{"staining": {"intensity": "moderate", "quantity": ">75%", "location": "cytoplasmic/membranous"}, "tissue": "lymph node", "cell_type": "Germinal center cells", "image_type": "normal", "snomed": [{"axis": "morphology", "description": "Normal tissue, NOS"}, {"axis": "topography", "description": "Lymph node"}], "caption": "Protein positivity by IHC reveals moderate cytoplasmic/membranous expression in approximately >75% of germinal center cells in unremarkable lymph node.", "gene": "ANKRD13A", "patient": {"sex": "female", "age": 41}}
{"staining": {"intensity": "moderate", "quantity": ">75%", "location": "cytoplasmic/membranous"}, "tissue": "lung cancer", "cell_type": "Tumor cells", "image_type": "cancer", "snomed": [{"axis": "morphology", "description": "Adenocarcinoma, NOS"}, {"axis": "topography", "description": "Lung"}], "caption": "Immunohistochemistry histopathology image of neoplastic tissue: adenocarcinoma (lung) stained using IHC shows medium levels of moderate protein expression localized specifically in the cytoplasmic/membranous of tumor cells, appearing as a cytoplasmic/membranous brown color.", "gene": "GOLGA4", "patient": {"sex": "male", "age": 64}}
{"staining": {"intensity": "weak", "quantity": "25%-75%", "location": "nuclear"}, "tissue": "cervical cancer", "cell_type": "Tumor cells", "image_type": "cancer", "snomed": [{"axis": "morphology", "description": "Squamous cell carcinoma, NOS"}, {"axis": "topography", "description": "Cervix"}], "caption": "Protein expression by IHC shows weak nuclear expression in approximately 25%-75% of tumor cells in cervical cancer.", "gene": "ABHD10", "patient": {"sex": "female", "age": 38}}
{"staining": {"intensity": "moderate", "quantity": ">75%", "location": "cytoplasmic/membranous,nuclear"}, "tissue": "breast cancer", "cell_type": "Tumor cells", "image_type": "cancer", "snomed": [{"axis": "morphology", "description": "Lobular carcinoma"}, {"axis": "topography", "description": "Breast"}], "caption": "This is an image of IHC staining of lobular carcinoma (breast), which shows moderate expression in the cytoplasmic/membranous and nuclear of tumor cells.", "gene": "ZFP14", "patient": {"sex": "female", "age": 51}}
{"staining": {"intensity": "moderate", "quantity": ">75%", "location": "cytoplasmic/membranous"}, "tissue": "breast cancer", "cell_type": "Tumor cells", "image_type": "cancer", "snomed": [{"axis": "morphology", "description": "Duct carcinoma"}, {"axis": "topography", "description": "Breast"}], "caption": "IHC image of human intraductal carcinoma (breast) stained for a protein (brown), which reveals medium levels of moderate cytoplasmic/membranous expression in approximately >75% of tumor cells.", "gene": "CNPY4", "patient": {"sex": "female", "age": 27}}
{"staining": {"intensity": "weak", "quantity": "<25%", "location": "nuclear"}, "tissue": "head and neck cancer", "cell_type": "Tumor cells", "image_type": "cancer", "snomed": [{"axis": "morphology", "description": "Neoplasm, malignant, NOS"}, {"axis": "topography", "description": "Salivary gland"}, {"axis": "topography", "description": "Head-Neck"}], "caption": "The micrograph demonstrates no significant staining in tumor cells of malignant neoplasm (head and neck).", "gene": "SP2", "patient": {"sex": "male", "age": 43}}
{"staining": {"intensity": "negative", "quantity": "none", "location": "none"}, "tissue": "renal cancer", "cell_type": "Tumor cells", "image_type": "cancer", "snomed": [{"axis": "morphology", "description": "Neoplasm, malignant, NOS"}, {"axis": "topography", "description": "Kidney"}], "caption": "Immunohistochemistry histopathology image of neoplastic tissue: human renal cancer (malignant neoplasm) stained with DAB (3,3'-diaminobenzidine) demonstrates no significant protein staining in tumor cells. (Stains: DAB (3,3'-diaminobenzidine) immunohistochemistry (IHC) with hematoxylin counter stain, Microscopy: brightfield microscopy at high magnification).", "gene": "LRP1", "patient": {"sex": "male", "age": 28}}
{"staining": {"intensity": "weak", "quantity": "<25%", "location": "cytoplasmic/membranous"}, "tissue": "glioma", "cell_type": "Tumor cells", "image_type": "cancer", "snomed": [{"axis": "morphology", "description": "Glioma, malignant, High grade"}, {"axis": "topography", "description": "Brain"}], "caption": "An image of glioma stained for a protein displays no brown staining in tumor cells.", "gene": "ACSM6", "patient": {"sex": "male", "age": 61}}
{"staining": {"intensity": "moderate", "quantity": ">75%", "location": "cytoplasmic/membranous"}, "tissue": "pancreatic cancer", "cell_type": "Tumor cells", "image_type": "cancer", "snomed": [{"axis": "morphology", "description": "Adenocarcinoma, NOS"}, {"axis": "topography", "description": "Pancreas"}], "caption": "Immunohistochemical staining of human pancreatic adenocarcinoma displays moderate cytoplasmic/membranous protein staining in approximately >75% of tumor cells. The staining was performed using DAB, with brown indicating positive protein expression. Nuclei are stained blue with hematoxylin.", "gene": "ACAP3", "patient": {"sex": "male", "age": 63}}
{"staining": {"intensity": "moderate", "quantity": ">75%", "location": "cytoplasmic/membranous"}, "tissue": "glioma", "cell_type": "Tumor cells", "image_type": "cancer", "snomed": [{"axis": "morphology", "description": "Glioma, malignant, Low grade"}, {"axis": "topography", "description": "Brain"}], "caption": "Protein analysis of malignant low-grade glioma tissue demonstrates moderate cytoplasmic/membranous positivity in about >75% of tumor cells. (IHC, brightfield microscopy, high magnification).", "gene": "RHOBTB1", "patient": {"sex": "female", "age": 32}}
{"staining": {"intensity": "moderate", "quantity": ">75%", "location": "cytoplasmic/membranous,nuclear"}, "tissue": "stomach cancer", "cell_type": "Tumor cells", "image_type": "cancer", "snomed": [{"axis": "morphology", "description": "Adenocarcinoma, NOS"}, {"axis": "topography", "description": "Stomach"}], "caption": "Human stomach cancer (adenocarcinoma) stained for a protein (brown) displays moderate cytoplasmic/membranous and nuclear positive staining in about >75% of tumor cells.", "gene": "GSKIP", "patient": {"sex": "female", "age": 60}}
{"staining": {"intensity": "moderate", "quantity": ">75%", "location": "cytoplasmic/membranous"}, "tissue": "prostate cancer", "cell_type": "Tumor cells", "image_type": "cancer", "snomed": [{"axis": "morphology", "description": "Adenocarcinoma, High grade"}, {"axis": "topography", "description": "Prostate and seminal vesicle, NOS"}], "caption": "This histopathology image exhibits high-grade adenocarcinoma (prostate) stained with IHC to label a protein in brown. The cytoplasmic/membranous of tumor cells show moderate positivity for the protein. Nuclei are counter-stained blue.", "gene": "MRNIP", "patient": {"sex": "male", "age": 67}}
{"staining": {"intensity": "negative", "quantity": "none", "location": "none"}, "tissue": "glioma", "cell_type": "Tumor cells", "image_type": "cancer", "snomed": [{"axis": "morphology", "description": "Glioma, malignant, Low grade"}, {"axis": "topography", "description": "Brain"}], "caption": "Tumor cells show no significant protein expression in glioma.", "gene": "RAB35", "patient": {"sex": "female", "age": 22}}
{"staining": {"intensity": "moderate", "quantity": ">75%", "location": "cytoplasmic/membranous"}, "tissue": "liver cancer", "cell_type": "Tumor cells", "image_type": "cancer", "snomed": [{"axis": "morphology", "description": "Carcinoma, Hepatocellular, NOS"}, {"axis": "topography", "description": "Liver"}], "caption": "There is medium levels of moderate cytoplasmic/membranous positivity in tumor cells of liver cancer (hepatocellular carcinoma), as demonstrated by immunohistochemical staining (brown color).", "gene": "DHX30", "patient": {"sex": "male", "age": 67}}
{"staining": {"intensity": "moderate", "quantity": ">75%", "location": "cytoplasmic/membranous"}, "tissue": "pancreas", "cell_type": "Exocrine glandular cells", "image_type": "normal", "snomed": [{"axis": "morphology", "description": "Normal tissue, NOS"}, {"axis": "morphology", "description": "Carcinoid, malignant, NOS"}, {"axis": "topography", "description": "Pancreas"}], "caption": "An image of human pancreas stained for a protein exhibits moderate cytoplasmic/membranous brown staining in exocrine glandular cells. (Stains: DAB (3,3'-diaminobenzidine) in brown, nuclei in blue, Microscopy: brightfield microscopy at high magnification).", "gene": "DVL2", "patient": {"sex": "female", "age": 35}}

============================================================

• **PROBLEM TO WORK ON**:
In the reply, include exactly the lines from the beginning of the entries above through the line holding "neoplastic tissue: adenocarcinoma", and nothing besides.

• **OUTPUT BELOW**:
{"staining": {"intensity": "moderate", "quantity": ">75%", "location": "cytoplasmic/membranous"}, "tissue": "lymph node", "cell_type": "Germinal center cells", "image_type": "normal", "snomed": [{"axis": "morphology", "description": "Normal tissue, NOS"}, {"axis": "topography", "description": "Lymph node"}], "caption": "Protein positivity by IHC reveals moderate cytoplasmic/membranous expression in approximately >75% of germinal center cells in unremarkable lymph node.", "gene": "ANKRD13A", "patient": {"sex": "female", "age": 41}}
{"staining": {"intensity": "moderate", "quantity": ">75%", "location": "cytoplasmic/membranous"}, "tissue": "lung cancer", "cell_type": "Tumor cells", "image_type": "cancer", "snomed": [{"axis": "morphology", "description": "Adenocarcinoma, NOS"}, {"axis": "topography", "description": "Lung"}], "caption": "Immunohistochemistry histopathology image of neoplastic tissue: adenocarcinoma (lung) stained using IHC shows medium levels of moderate protein expression localized specifically in the cytoplasmic/membranous of tumor cells, appearing as a cytoplasmic/membranous brown color.", "gene": "GOLGA4", "patient": {"sex": "male", "age": 64}}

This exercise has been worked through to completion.